** DATA LISTING follows **
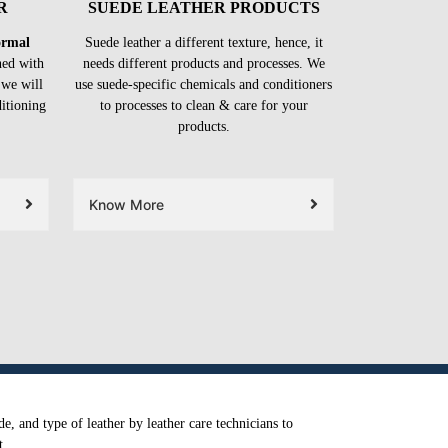
R
SUEDE LEATHER PRODUCTS
formal
Suede leather a different texture, hence, it
ned with
needs different products and processes. We
 we will
use suede-specific chemicals and conditioners
ditioning
to processes to clean & care for your
products.
Know More
e, and type of leather by leather care technicians to
t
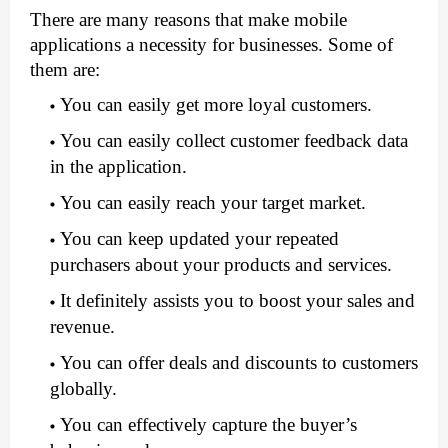
There are many reasons that make mobile 
applications a necessity for businesses. Some of 
them are:
You can easily get more loyal customers.
You can easily collect customer feedback data 
in the application.
You can easily reach your target market.
You can keep updated your repeated 
purchasers about your products and services. 
It definitely assists you to boost your sales and 
revenue.
You can offer deals and discounts to customers 
globally.
You can effectively capture the buyer’s 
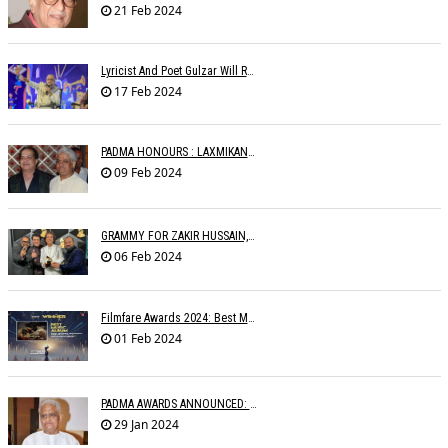
21 Feb 2024
Lyricist And Poet Gulzar Will Receive The Jnanpith Award
17 Feb 2024
PADMA HONOURS : LAXMIKANTâ€™S FAMILY WRITES TO MINISTRIES
09 Feb 2024
GRAMMY FOR ZAKIR HUSSAIN, SHANKAR MAHADEVAN, OTHERS
06 Feb 2024
Filmfare Awards 2024: Best Music Album Goes To Animal
01 Feb 2024
PADMA AWARDS ANNOUNCED: PYARELAL SHARMA BESTOWED PADMABHUSHAN
29 Jan 2024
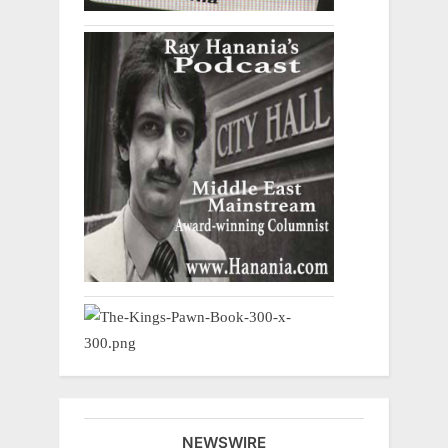
NEWSWIRE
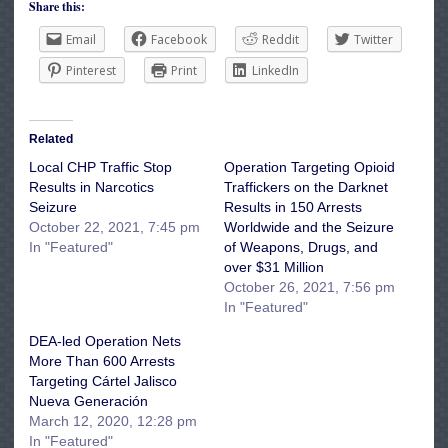
Share this:
Email
Facebook
Reddit
Twitter
Pinterest
Print
LinkedIn
Related
Local CHP Traffic Stop
Operation Targeting Opioid
Results in Narcotics
Traffickers on the Darknet
Seizure
Results in 150 Arrests
October 22, 2021, 7:45 pm
Worldwide and the Seizure
In "Featured"
of Weapons, Drugs, and
over $31 Million
October 26, 2021, 7:56 pm
In "Featured"
DEA-led Operation Nets
More Than 600 Arrests
Targeting Cártel Jalisco
Nueva Generación
March 12, 2020, 12:28 pm
In "Featured"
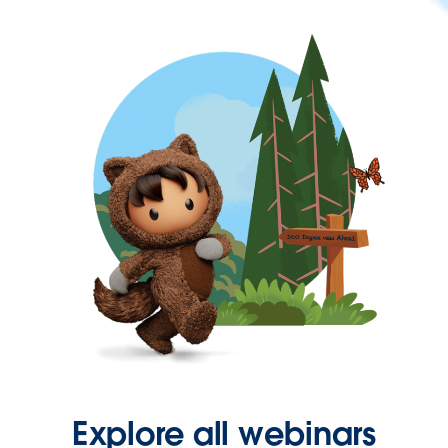
Explore all webinars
** End of DATA LISTING **
▶ [EXERCISE GOAL]: The line containing "There are many reasons that make mobile" marks the end; please output exactly the lines of the listing above from its first line through that line, without pictures.

▶ [ANSWER FOR THIS EXERCISE]:
R
SUEDE LEATHER PRODUCTS
formal
Suede leather a different texture, hence, it
ned with
needs different products and processes. We
 we will
use suede-specific chemicals and conditioners
ditioning
to processes to clean & care for your
products.
Know More
e, and type of leather by leather care technicians to
t
There are many reasons that make mobile 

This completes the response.